(Stored entries)
*** Begin section ***
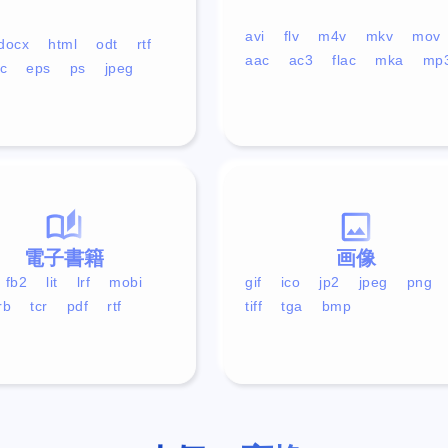
avi
flv
m4v
mkv
mov
docx
html
odt
rtf
aac
ac3
flac
mka
mp
c
eps
ps
jpeg
電子書籍
画像
fb2
lit
lrf
mobi
gif
ico
jp2
jpeg
png
rb
tcr
pdf
rtf
tiff
tga
bmp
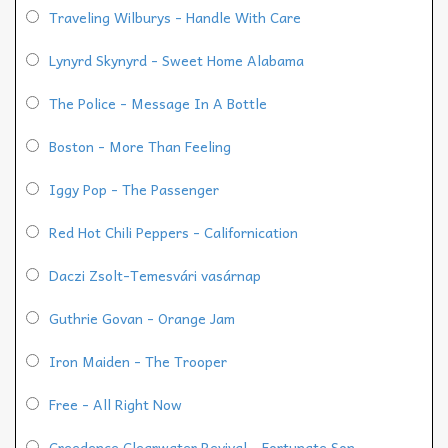
Traveling Wilburys - Handle With Care
Lynyrd Skynyrd - Sweet Home Alabama
The Police - Message In A Bottle
Boston - More Than Feeling
Iggy Pop - The Passenger
Red Hot Chili Peppers - Californication
Daczi Zsolt-Temesvári vasárnap
Guthrie Govan - Orange Jam
Iron Maiden - The Trooper
Free - All Right Now
Creedence Clearwater Revival - Fortunate Son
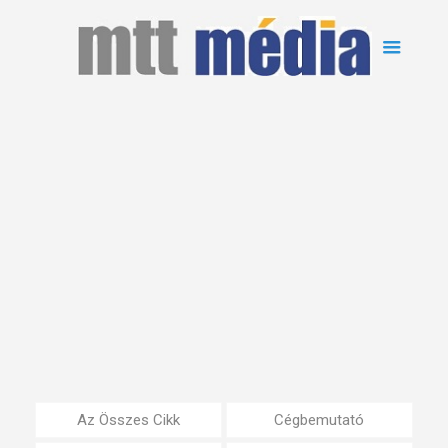
Az Összes Cikk
Cégbemutató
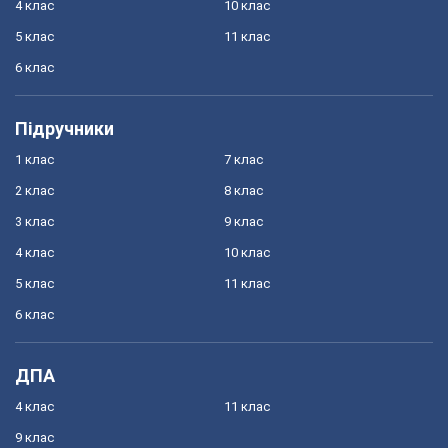
4 клас
10 клас
5 клас
11 клас
6 клас
Підручники
1 клас
7 клас
2 клас
8 клас
3 клас
9 клас
4 клас
10 клас
5 клас
11 клас
6 клас
ДПА
4 клас
11 клас
9 клас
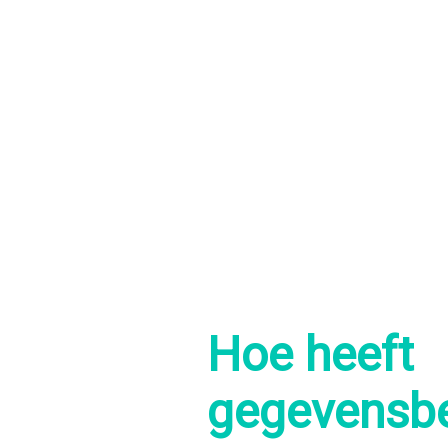
Hoe heeft
gegevensb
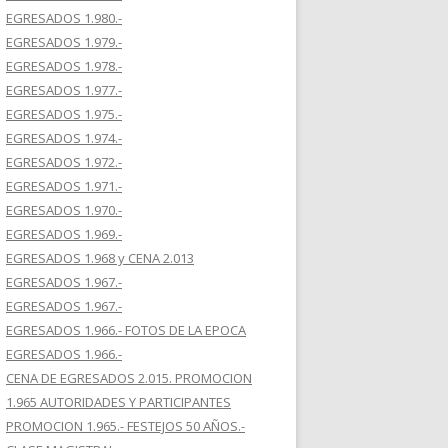
EGRESADOS 1.980.-
EGRESADOS 1.979.-
EGRESADOS 1.978.-
EGRESADOS 1.977.-
EGRESADOS 1.975.-
EGRESADOS 1.974.-
EGRESADOS 1.972.-
EGRESADOS 1.971.-
EGRESADOS 1.970.-
EGRESADOS 1.969.-
EGRESADOS 1.968 y CENA 2.013
EGRESADOS 1.967.-
EGRESADOS 1.967.-
EGRESADOS 1.966.- FOTOS DE LA EPOCA
EGRESADOS 1.966.-
CENA DE EGRESADOS 2.015. PROMOCION
1.965 AUTORIDADES Y PARTICIPANTES
PROMOCION 1.965.- FESTEJOS 50 AÑOS.-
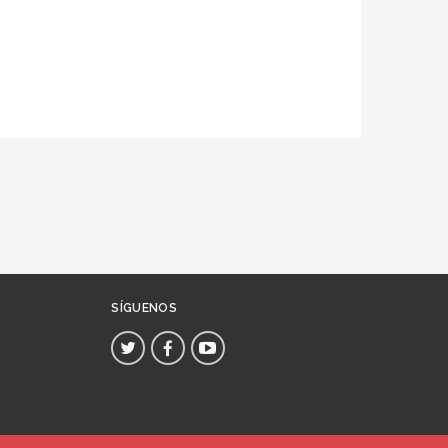
SÍGUENOS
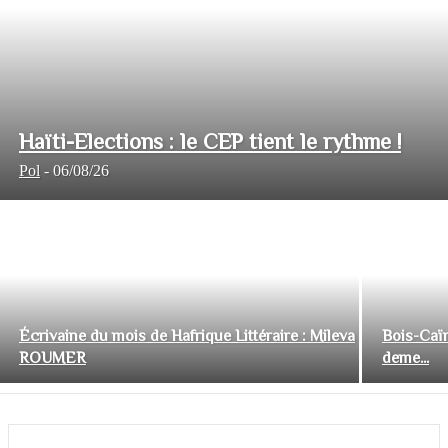
Haïti-Elections : le CEP tient le rythme !
Pol
-
06/08/26
Écrivaine du mois de Hafrique Littéraire : Mileva
Bois-Caïm
ROUMER
deme...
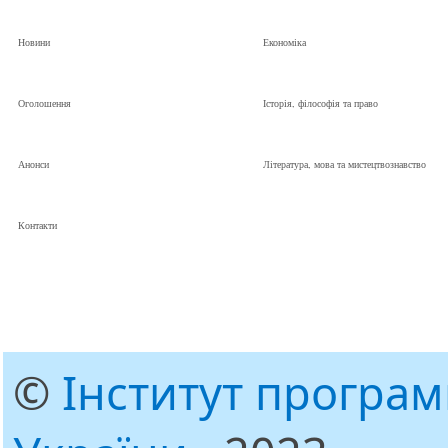
Новини
Економіка
Оголошення
Історія, філософія та право
Анонси
Література, мова та мистецтвознавство
Контакти
©
Інститут програ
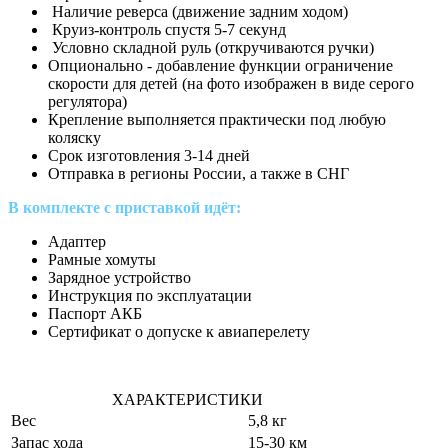
Наличие реверса (движение задним ходом)
Круиз-контроль спустя 5-7 секунд
Условно складной руль (откручиваются ручки)
Опционально - добавление функции ограничение
скорости для детей (на фото изображен в виде серого
регулятора)
Крепление выполняется практически под любую
коляску
Срок изготовления 3-14 дней
Отправка в регионы России, а также в СНГ
В комплекте с приставкой идёт:
Адаптер
Рамные хомуты
Зарядное устройство
Инструкция по эксплуатации
Паспорт АКБ
Сертификат о допуске к авиаперелету
ХАРАКТЕРИСТИКИ
Вес
5,8 кг
Запас хода
15-30 км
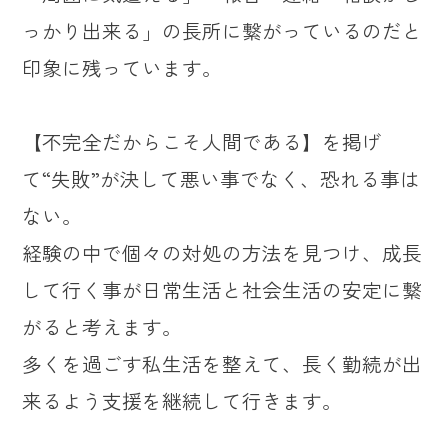
っかり出来る」の長所に繋がっているのだと
印象に残っています。
【不完全だからこそ人間である】を掲げ
て“失敗”が決して悪い事でなく、恐れる事は
ない。
経験の中で個々の対処の方法を見つけ、成長
して行く事が日常生活と社会生活の安定に繋
がると考えます。
多くを過ごす私生活を整えて、長く勤続が出
来るよう支援を継続して行きます。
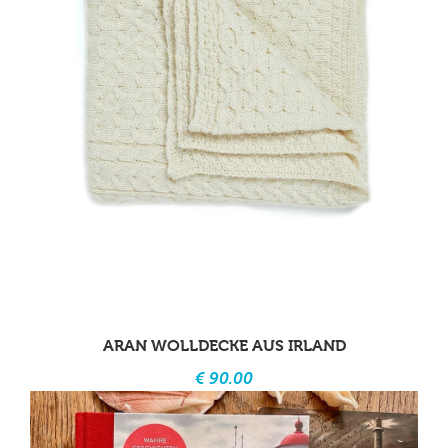
ARAN WOLLDECKE AUS IRLAND
€ 90.00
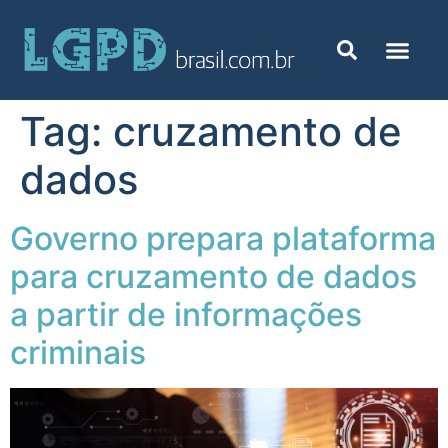
Tag:
cruzamento de
dados
Governo prepara plataforma
para cruzamento de dados
a partir de informações
criminais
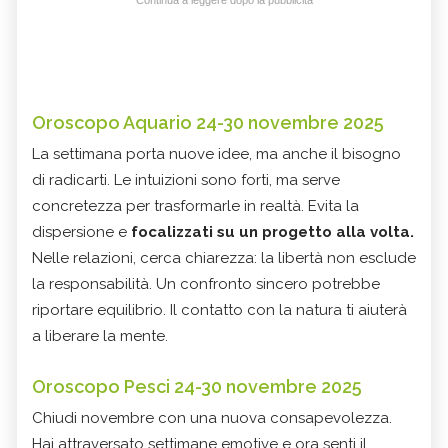
Continua a leggere dopo la pubblicità
Oroscopo Aquario 24-30 novembre 2025
La settimana porta nuove idee, ma anche il bisogno
di radicarti. Le intuizioni sono forti, ma serve
concretezza per trasformarle in realtà. Evita la
dispersione e
focalizzati su un progetto alla volta.
Nelle relazioni, cerca chiarezza: la libertà non esclude
la responsabilità. Un confronto sincero potrebbe
riportare equilibrio. Il contatto con la natura ti aiuterà
a liberare la mente.
Oroscopo Pesci 24-30 novembre 2025
Chiudi novembre con una nuova consapevolezza.
Hai attraversato settimane emotive e ora senti il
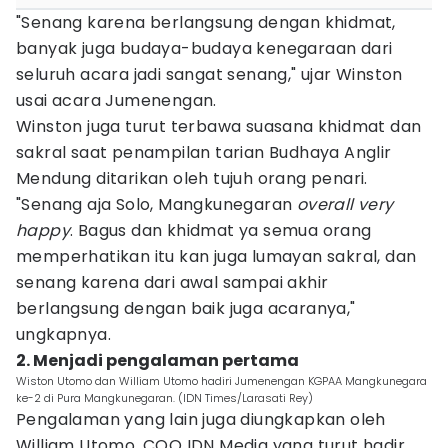
"Senang karena berlangsung dengan khidmat,
banyak juga budaya-budaya kenegaraan dari
seluruh acara jadi sangat senang," ujar Winston
usai acara Jumenengan.
Winston juga turut terbawa suasana khidmat dan
sakral saat penampilan tarian Budhaya Anglir
Mendung ditarikan oleh tujuh orang penari.
"Senang aja Solo, Mangkunegaran
overall very
happy
. Bagus dan khidmat ya semua orang
memperhatikan itu kan juga lumayan sakral, dan
senang karena dari awal sampai akhir
berlangsung dengan baik juga acaranya,"
ungkapnya.
2. Menjadi pengalaman pertama
Wiston Utomo dan William Utomo hadiri Jumenengan KGPAA Mangkunegara
ke-2 di Pura Mangkunegaran. (IDN Times/Larasati Rey)
Pengalaman yang lain juga diungkapkan oleh
William Utomo, COO IDN Media yang turut hadir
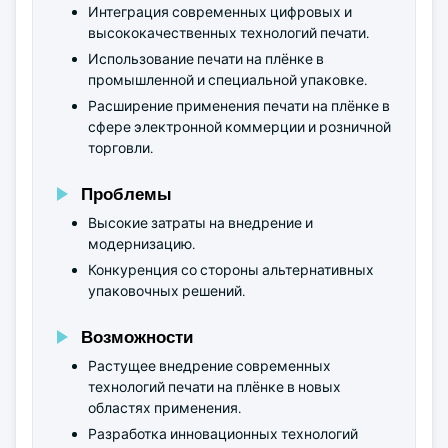
Интеграция современных цифровых и
высококачественных технологий печати.
Использование печати на плёнке в
промышленной и специальной упаковке.
Расширение применения печати на плёнке в
сфере электронной коммерции и розничной
торговли.
Проблемы
Высокие затраты на внедрение и
модернизацию.
Конкуренция со стороны альтернативных
упаковочных решений.
Возможности
Растущее внедрение современных
технологий печати на плёнке в новых
областях применения.
Разработка инновационных технологий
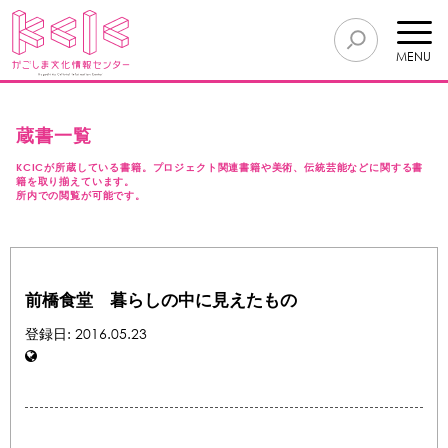
MENU
蔵書一覧
KCICが所蔵している書籍。プロジェクト関連書籍や美術、伝統芸能などに関する書
籍を取り揃えています。
所内での閲覧が可能です。
前橋食堂 暮らしの中に見えたもの
登録日: 2016.05.23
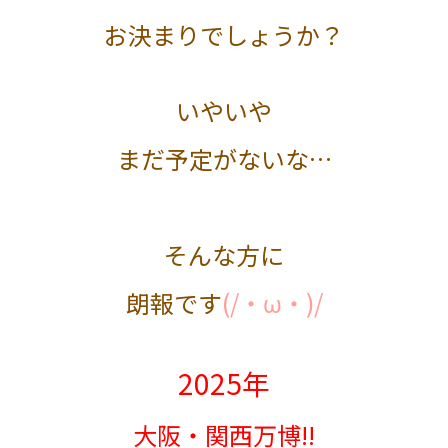
お決まりでしょうか？
いやいや
まだ予定がないな…
そんな方に
朗報です
(/・ω・)/
2025年
大阪・関西万博!!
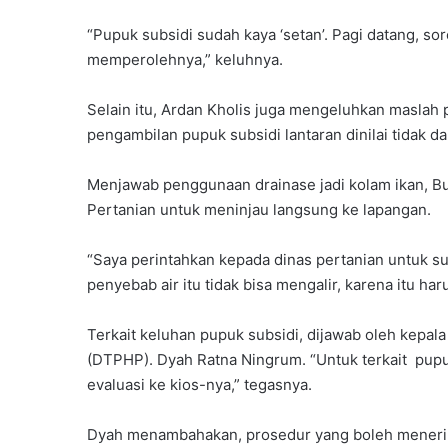
u
d
k
u
“Pupuk subsidi sudah kaya ‘setan’. Pagi datang, sor
a
I
memperolehnya,” keluhnya.
a
n
n
d
Selain itu, Ardan Kholis juga mengeluhkan masla
o
pengambilan pupuk subsidi lantaran dinilai tidak 
n
e
s
Menjawab penggunaan drainase jadi kolam ikan, B
i
Pertanian untuk meninjau langsung ke lapangan.
a
K
“Saya perintahkan kepada dinas pertanian untuk sur
a
penyebab air itu tidak bisa mengalir, karena itu h
l
t
i
Terkait keluhan pupuk subsidi, dijawab oleh kepal
(DTPHP). Dyah Ratna Ningrum. “Untuk terkait pupuk 
B
evaluasi ke kios-nya,” tegasnya.
e
r
k
Dyah menambahakan, prosedur yang boleh menerima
*** End section ***
Prompt: Verbatim transcription needed, from the opening line of the entries above through the line containing "Free - All Right Now"; pictures do not belong in it.

Result:
avi
flv
m4v
mkv
mov
docx
html
odt
rtf
aac
ac3
flac
mka
mp
c
eps
ps
jpeg
電子書籍
画像
fb2
lit
lrf
mobi
gif
ico
jp2
jpeg
png
rb
tcr
pdf
rtf
tiff
tga
bmp
Traveling Wilburys - Handle With Care
Lynyrd Skynyrd - Sweet Home Alabama
The Police - Message In A Bottle
Boston - More Than Feeling
Iggy Pop - The Passenger
Red Hot Chili Peppers - Californication
Daczi Zsolt-Temesvári vasárnap
Guthrie Govan - Orange Jam
Iron Maiden - The Trooper
Free - All Right Now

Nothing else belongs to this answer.